The empirical analysis demonstrates that the dynamic bootstrapping approach significantly reduces the susceptibility of CNNs to overfit noisy labels. Specifically, the method yields large margins over baseline cross-entropy loss and static bootstrapping methods, particularly in high noise settings, such as 80% label noise in CIFAR-10, where it reported substantial gains in both best and last epoch performance.

Harnessing mixup alongside the BMM-driven bootstrapping shows even more pronounced improvements under challenging conditions. For instance, dynamic bootstrapping with mixup achieves notable robustness against noise levels, ensuring model convergence and reliable performance across extensive noise distributions.

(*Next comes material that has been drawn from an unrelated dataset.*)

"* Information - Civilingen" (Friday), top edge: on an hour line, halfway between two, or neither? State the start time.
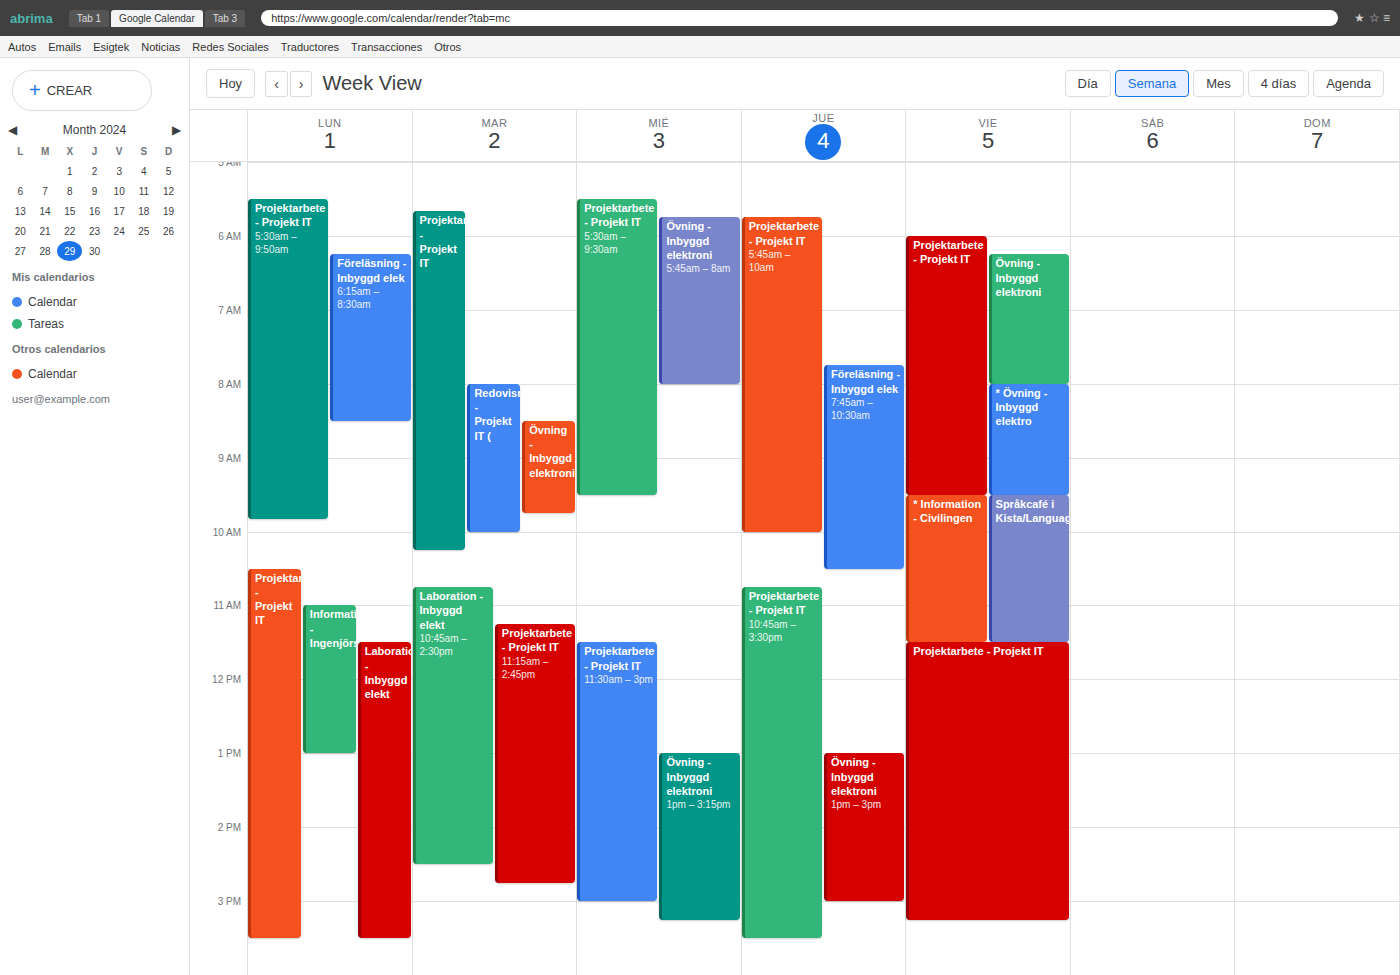
9:30 AM -- halfway between the 9 AM and 10 AM lines.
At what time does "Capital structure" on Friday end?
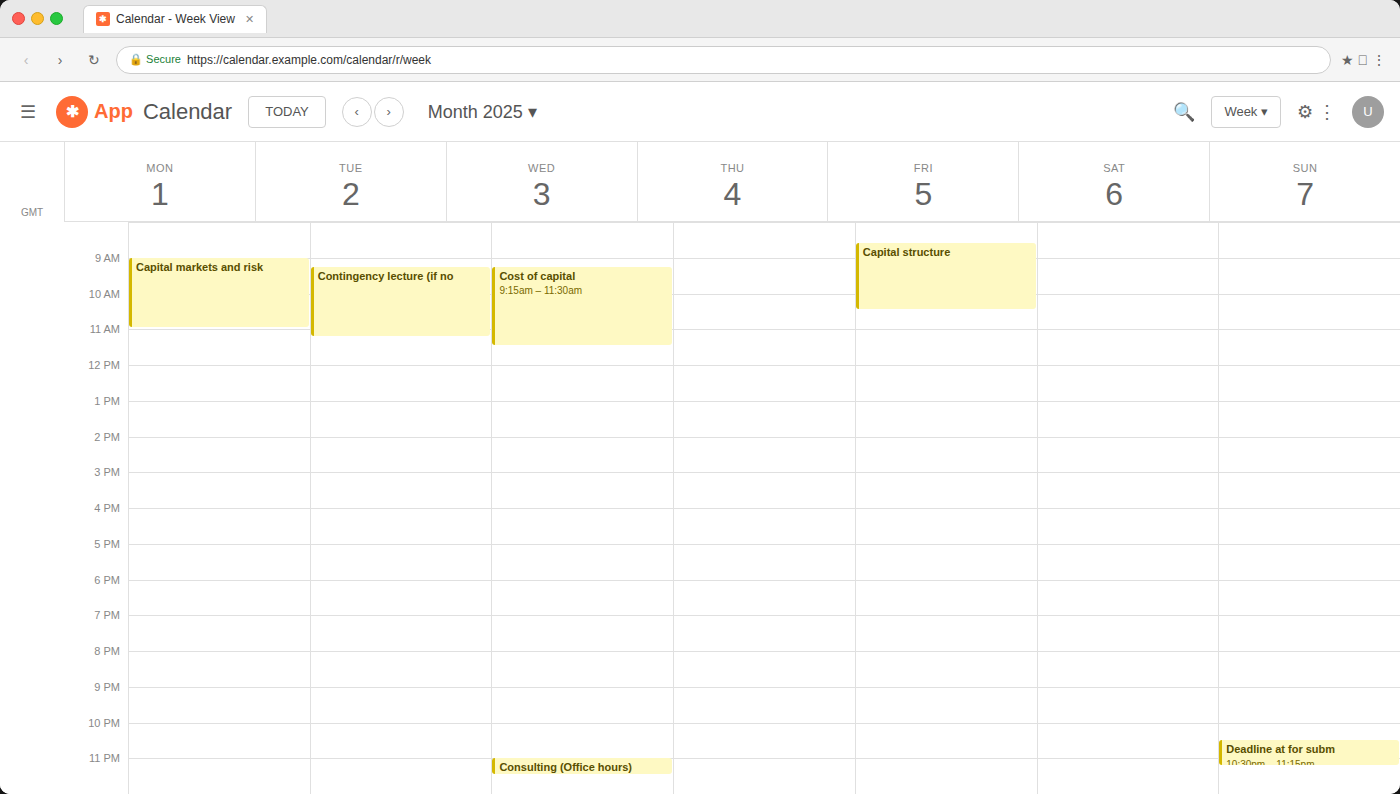
10:30 AM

Theoretical and Practical Implications

Theoretically, the paper provides insights into the potential of unsupervised mixture models in understanding and leveraging noise characteristics for robust learning. Practically, the BMM framework offers a flexible solution that can adapt to various datasets and architectures without necessitating parameter tuning or access to a noise-free subset.

Future Directions

Future exploration could involve extending the technique to other forms of noise beyond the closed-set scenario, such as open-set or structured noise typical in bigger, real-world datasets. Additionally, the paper opens avenues for further improving the efficiency of EM estimation in dynamic environments and expanding the approach to non-visual domains where label noise is prevalent.

Conclusion

Overall, the unsupervised label noise approach and corrective methodologies presented in this paper represent a significant advancement in robust machine learning under label corruption. By achieving high accuracy and stability over various configurations and datasets, this research establishes a new benchmark for addressing noisy labels in deep learning models.